Description of the task —
Produce a word-for-word copy of the data that follows, excluding images.

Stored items

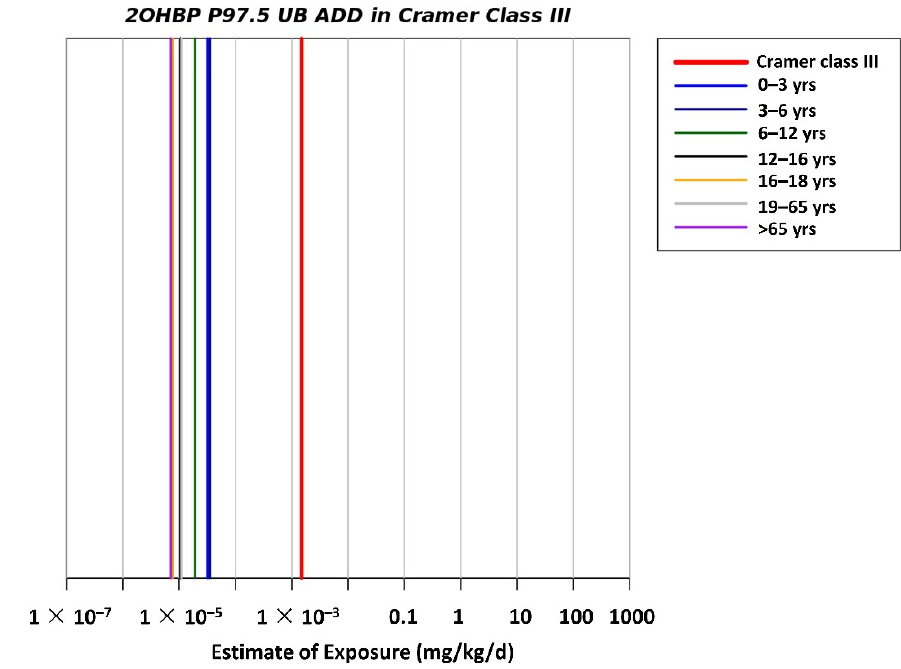
Figure 5. TTC plot of exposure to 2-OHBP in different age groups.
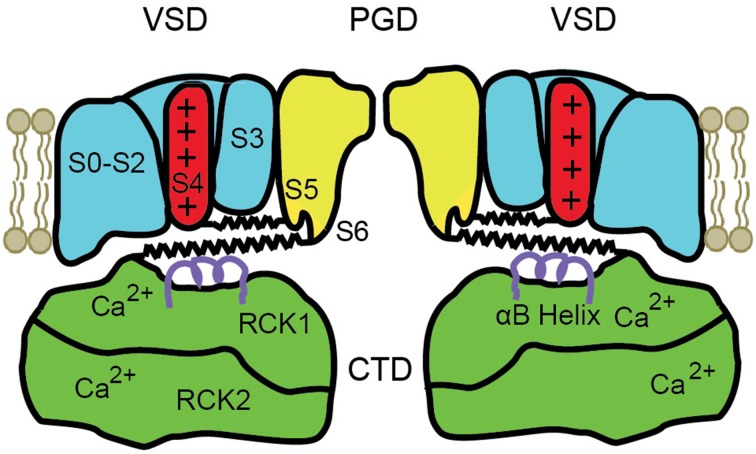
Schematic of the modular structure of a BK channel. The central pore-gate domain (PGD) formed from S5 to S6 of each of the four subunits forms the gates and conducting pore of the channel. Two of the four voltage sensor domains (VSD) that surround the central PGD are shown. The cytosolic domain (CTD) forms a large intracellular gating ring comprised of four RCK1 domains and four RCK2 domains, of which only two of each are shown. Each RCK1 domain contains a high affinity RCK1 Ca2+ binding site and each RCK2 domain contains a high affinity Ca2+ bowl binding site. Four S4–S5 linkers connect S4 in the VSDs to the PGD (upper springs) and four RCK1-S6 linkers connect the gating ring to the PGD (lower springs), shown for two subunits. Ca2+ binding expands the gating ring to pull on the RCK1-S6 linkers and can also elevate the αB helices (purple helices) under the VSDs (Yuan et al., 2012). See text for references and detailed explanations.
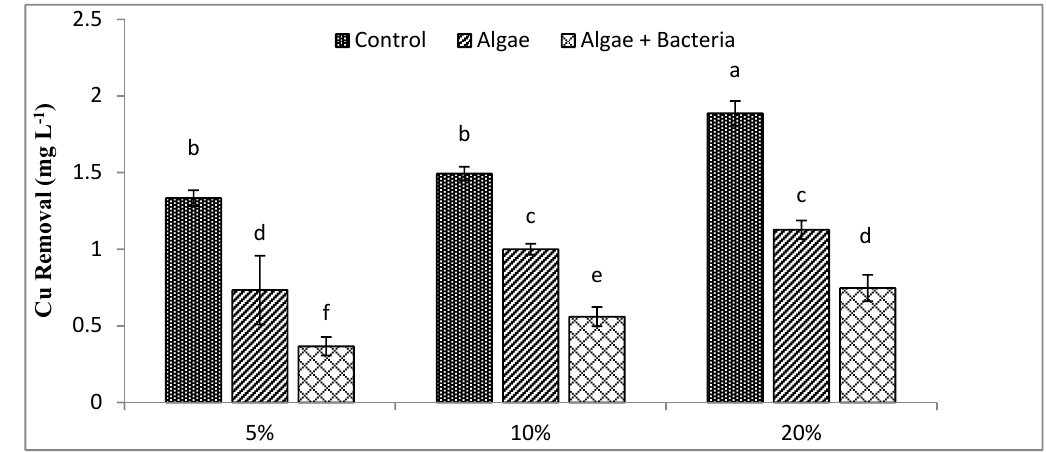
Figure 5. Efficiency of algae and algal–bacterial consortium for copper removal from textile industry wastewater at different dilution levels. Columns show mean values, and bars show standard deviation (SD) of means. All means followed by different letters were significantly different according to Tukey HSD test at p < 0.05.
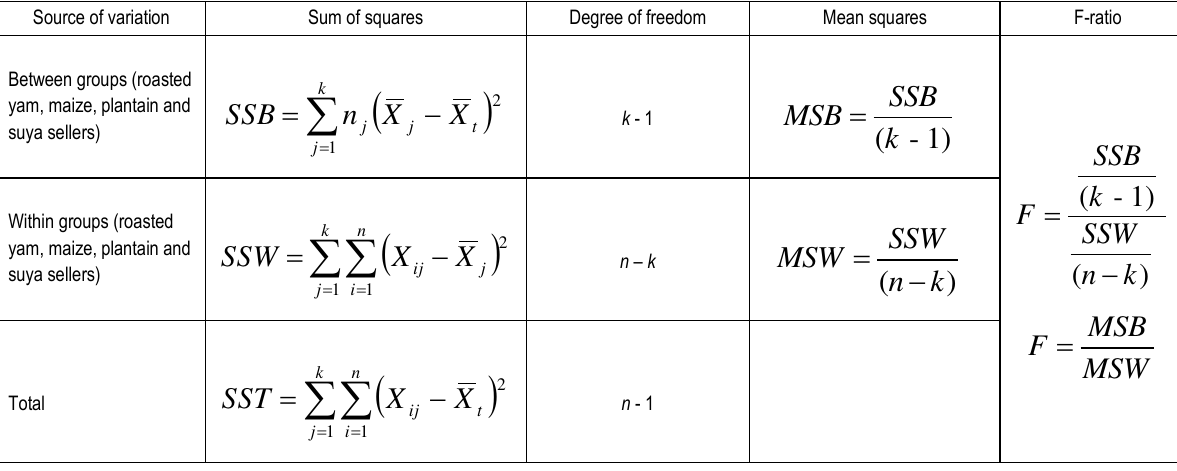
Source of variation Sum of squares Degree of freedom Mean squares F-ratio Between groups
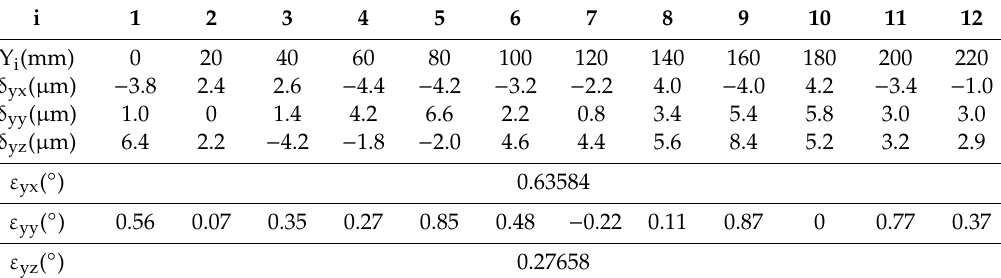
Table A2. Complete geometric errors of the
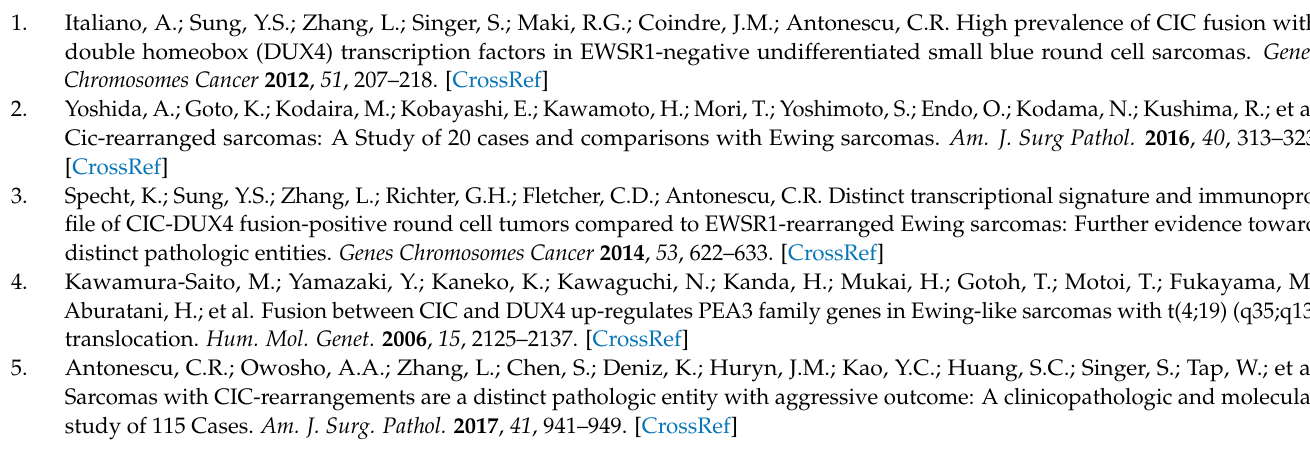
Table S2: Primers used for the detection of the CIC-DUX4 gene. Supplementary Figure S1: CAM tumor derived from CIC-DUX4 sarcoma cells was stained for the presence of fibroblast using C1 antibody as described in Materials and Methods. Negative control shows staining without the antibody. A scale bar represents 0.05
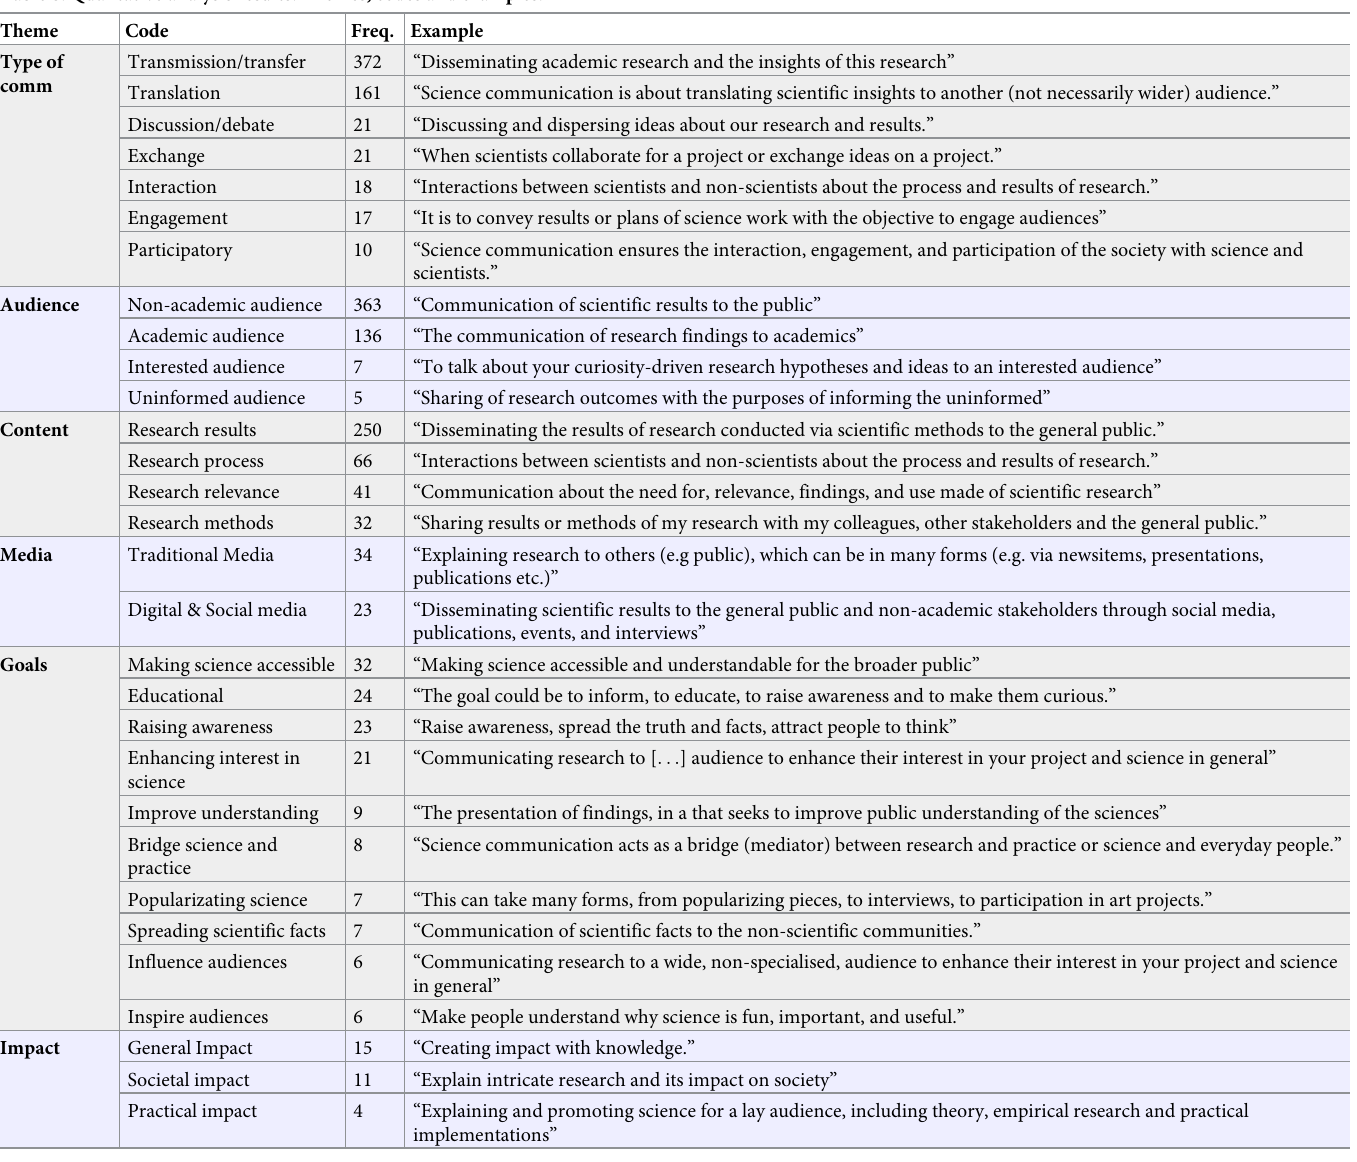
Table 8. Qualitative analysis results: Themes, codes and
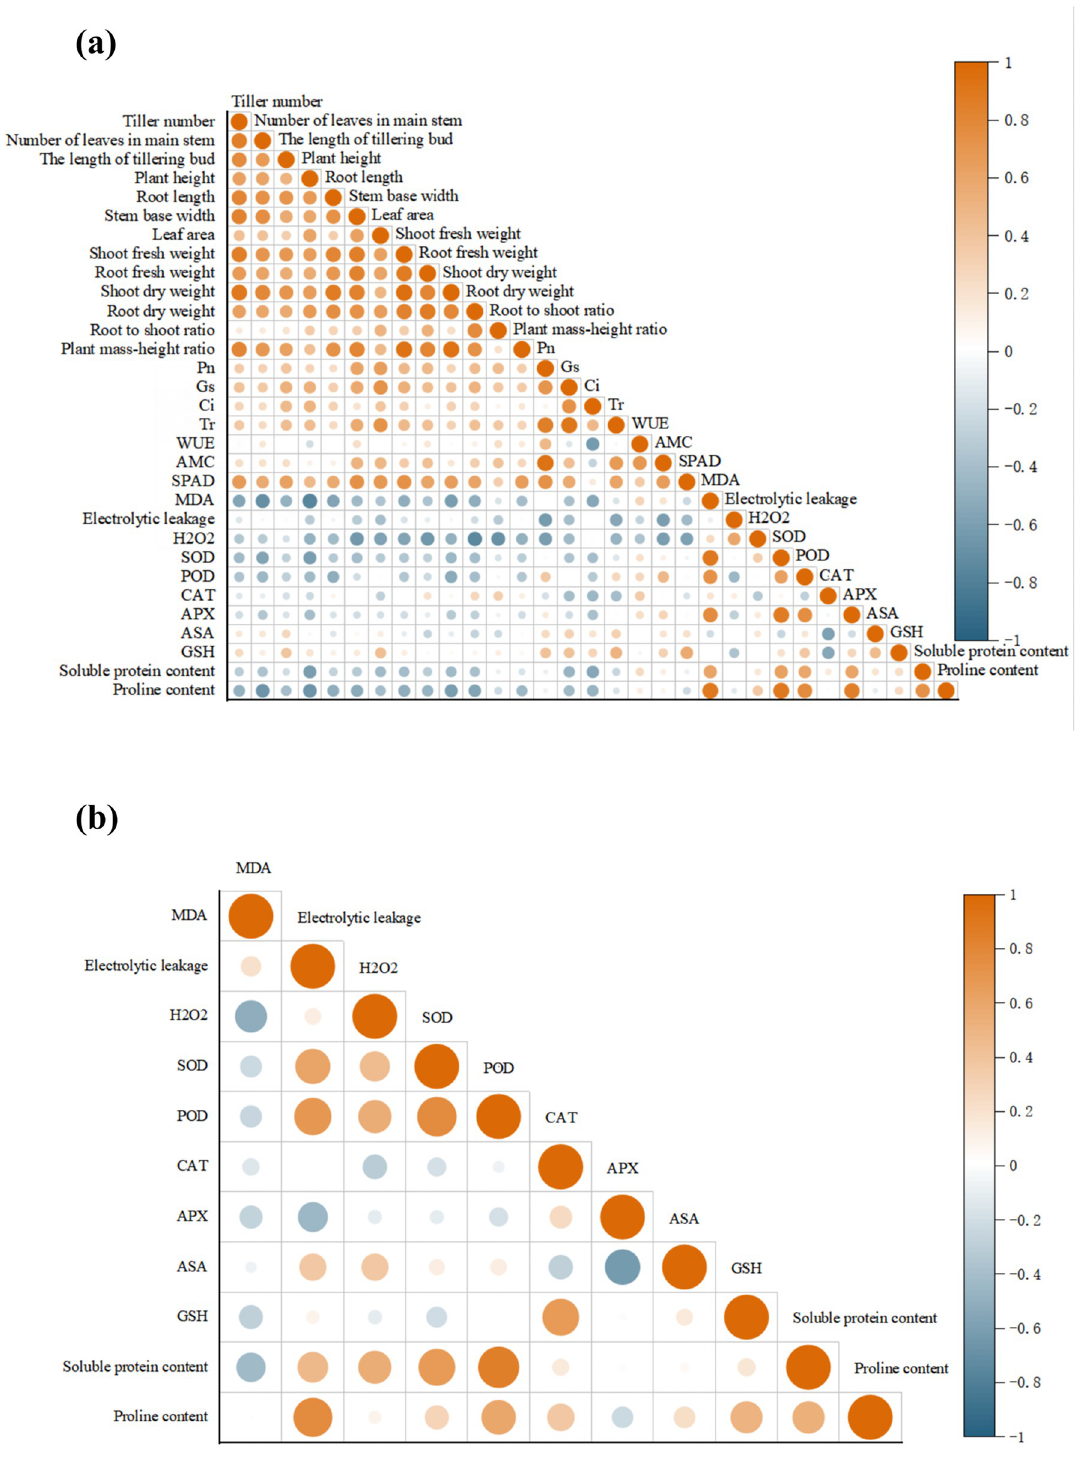
Fig 8. The correlation analysis of tillering ability, photosynthesis, and antioxidant indices in different parts of the rice. The correlation analysis of the rice leaves (a) and roots (b). Significant difference at the level of P < 0.05.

Expected output —
Figure 5. TTC plot of exposure to 2-OHBP in different age groups.
Schematic of the modular structure of a BK channel. The central pore-gate domain (PGD) formed from S5 to S6 of each of the four subunits forms the gates and conducting pore of the channel. Two of the four voltage sensor domains (VSD) that surround the central PGD are shown. The cytosolic domain (CTD) forms a large intracellular gating ring comprised of four RCK1 domains and four RCK2 domains, of which only two of each are shown. Each RCK1 domain contains a high affinity RCK1 Ca2+ binding site and each RCK2 domain contains a high affinity Ca2+ bowl binding site. Four S4–S5 linkers connect S4 in the VSDs to the PGD (upper springs) and four RCK1-S6 linkers connect the gating ring to the PGD (lower springs), shown for two subunits. Ca2+ binding expands the gating ring to pull on the RCK1-S6 linkers and can also elevate the αB helices (purple helices) under the VSDs (Yuan et al., 2012). See text for references and detailed explanations.
Figure 5. Efficiency of algae and algal–bacterial consortium for copper removal from textile industry wastewater at different dilution levels. Columns show mean values, and bars show standard deviation (SD) of means. All means followed by different letters were significantly different according to Tukey HSD test at p < 0.05.
Source of variation Sum of squares Degree of freedom Mean squares F-ratio Between groups
Table A2. Complete geometric errors of the
Table S2: Primers used for the detection of the CIC-DUX4 gene. Supplementary Figure S1: CAM tumor derived from CIC-DUX4 sarcoma cells was stained for the presence of fibroblast using C1 antibody as described in Materials and Methods. Negative control shows staining without the antibody. A scale bar represents 0.05
Table 8. Qualitative analysis results: Themes, codes and
Fig 8. The correlation analysis of tillering ability, photosynthesis, and antioxidant indices in different parts of the rice. The correlation analysis of the rice leaves (a) and roots (b). Significant difference at the level of P < 0.05.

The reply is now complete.